#### [DATA FOR REVIEW]
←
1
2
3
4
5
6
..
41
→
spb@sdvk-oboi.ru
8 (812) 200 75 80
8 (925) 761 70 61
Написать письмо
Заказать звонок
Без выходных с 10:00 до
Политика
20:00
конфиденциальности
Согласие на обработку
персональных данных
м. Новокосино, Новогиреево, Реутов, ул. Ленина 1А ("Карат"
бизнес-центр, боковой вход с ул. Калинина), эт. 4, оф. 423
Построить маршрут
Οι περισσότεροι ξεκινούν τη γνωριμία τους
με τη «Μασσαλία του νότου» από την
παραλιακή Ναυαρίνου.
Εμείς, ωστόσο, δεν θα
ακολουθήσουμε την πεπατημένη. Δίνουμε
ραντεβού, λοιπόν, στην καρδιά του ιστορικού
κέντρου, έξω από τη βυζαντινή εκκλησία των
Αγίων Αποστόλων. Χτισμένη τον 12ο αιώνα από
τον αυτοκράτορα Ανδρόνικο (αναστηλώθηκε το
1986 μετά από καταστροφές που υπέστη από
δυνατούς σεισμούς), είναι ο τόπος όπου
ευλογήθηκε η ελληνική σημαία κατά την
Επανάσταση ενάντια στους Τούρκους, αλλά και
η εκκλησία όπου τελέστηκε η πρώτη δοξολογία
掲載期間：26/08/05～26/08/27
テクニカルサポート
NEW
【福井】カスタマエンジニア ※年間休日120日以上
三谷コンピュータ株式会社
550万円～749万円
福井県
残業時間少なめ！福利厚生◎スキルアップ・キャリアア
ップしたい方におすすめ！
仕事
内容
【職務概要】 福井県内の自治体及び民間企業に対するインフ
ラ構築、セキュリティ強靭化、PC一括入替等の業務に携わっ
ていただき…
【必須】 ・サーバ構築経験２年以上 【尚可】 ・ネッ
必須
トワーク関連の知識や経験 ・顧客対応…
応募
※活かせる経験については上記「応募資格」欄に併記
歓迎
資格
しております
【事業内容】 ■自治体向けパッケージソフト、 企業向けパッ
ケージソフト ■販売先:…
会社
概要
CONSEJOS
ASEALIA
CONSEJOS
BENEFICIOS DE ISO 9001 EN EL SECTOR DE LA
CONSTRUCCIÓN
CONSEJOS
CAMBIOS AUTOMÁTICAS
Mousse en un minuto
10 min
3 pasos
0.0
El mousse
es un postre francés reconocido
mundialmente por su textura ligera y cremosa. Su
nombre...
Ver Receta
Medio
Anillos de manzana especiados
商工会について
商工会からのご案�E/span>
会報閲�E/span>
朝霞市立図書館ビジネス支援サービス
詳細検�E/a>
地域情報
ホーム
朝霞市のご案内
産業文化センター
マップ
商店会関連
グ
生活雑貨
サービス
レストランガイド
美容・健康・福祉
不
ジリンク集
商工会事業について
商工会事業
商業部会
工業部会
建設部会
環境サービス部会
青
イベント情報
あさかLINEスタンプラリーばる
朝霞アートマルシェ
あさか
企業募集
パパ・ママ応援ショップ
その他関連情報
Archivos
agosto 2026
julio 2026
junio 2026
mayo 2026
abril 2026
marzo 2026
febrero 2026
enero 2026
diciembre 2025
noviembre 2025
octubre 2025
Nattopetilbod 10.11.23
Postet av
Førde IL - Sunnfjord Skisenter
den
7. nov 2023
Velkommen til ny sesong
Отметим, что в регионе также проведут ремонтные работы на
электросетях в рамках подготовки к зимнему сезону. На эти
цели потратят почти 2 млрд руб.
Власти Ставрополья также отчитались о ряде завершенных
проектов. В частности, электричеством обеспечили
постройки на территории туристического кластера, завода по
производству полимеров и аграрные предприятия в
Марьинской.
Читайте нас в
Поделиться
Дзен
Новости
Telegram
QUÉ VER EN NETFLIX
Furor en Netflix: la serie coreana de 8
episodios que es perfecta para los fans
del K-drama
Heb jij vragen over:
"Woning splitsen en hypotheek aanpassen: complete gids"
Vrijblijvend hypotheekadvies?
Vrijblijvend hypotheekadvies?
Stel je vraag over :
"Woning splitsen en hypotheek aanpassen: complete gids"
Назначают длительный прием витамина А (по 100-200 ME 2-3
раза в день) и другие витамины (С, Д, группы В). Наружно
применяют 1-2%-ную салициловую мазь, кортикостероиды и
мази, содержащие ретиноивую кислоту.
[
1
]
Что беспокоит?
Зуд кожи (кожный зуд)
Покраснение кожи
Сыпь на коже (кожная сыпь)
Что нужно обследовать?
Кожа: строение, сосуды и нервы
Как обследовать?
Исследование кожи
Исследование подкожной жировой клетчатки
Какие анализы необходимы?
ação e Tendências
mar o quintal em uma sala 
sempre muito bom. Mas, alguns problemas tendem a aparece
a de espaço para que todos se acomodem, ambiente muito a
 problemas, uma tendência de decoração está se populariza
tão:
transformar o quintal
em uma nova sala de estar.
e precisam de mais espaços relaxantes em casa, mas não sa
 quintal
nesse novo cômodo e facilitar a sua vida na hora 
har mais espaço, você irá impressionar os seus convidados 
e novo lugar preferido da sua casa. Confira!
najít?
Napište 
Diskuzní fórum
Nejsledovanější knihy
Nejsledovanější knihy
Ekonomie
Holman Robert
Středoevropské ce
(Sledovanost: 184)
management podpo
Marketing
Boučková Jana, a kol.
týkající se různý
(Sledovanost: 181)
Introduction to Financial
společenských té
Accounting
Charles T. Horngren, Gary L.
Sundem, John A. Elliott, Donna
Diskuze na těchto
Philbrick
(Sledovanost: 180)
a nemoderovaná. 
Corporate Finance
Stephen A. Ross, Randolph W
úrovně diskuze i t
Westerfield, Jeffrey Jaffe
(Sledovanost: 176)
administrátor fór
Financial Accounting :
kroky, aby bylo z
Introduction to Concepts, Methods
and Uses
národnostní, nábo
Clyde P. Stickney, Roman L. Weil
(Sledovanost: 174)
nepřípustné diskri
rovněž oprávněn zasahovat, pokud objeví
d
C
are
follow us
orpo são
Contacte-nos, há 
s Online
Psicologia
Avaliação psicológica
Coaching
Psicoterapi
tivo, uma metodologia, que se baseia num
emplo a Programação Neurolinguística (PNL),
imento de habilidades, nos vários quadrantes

#### [TASK INSTRUCTIONS]
Looking at the records above, work out how many lines include the string "кожи". Give the number and nothing else.

#### [ANSWER SPACE]
3